If exegesis is your thing, go read this terrific entry over at TigerBeatDown, or Anna Shapiro’s piece in the Guardian. I can’t bear to go back into the books to pull quotes. It just depresses me. Just as the many comments justifying or denying that misogyny is a driving force in Updike’s work depress me. These are such old old arguments. Such old old denials. It makes me tired that we’re still, after all this time, having the discussion about whether or not Updike was a misogynist rather than discussing what effect his solipsism and misogynism will have on his legacy.
There’s a whole generation of them — the Great American Novelists: Roth, Bellow, Updike, Mailer (and I’d throw Kundera in even though he’s not American). Triumphalist. Battling it out for their place at the top of the heap.

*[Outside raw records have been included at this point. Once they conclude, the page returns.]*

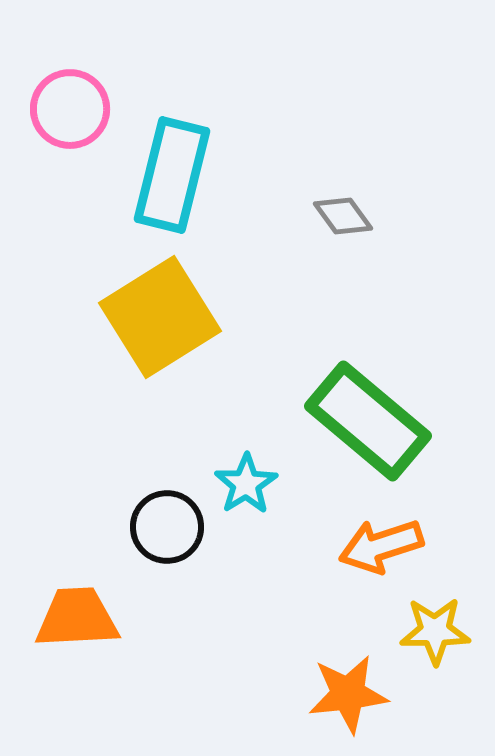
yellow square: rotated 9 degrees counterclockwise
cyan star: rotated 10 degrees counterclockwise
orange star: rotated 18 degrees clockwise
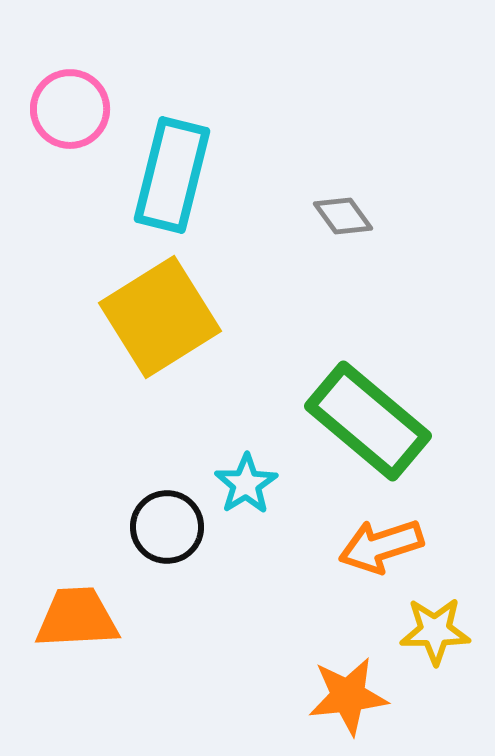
orange star: moved 2 px down
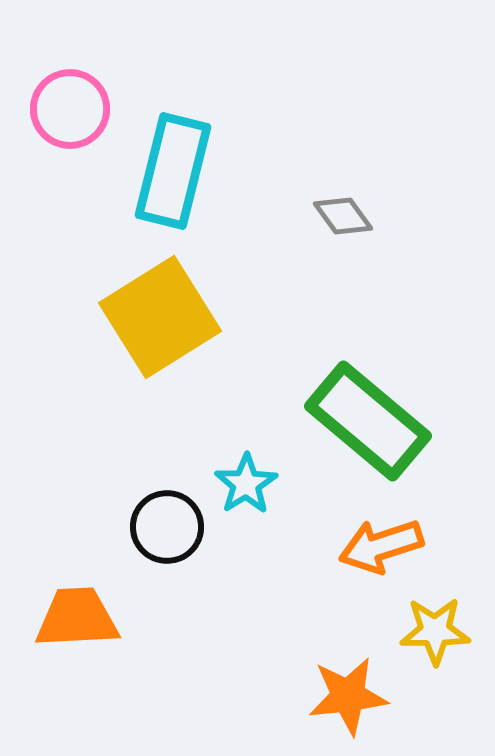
cyan rectangle: moved 1 px right, 4 px up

Contemptuous of everyone who isn’t themselves. Dismissive of all artistic projects that they don’t share (which would be all artistic projects other than their own). The voice of my Phd advisor who said about the feminist critique of traditional plot that I wrote for my qualifying exam in literary theory that “just like your subject, the essay didn’t make any sense.” (Exams I passed unanimously, by the way.)
To those who will reply that Updike was of his generation and these things are to be expected and it’s all different now, I’d reply, go into a chain bookstore and give me a count of the serious novels being published by women, novels that don’t have a pink shoe on the cover. It’s enough to make a person want to revert to publishing under gender-neutral initials.
And so whatever John Updike’s qualities as a person, I will not be mourning the the death of his artistic project which was, as far as I could tell, to express a repellent world view in lapidary prose. I am also not mourning the passing of those lions, the ones who believed in singular world views, who believed it was all a contest, a contest that could only have a single champion.
And here’s to the thought that into the inevitable vacuum the passing of the lions will create, that there will be room for more voices, expressing the lived interiority of all those whose existence was denied in those Great American Novels.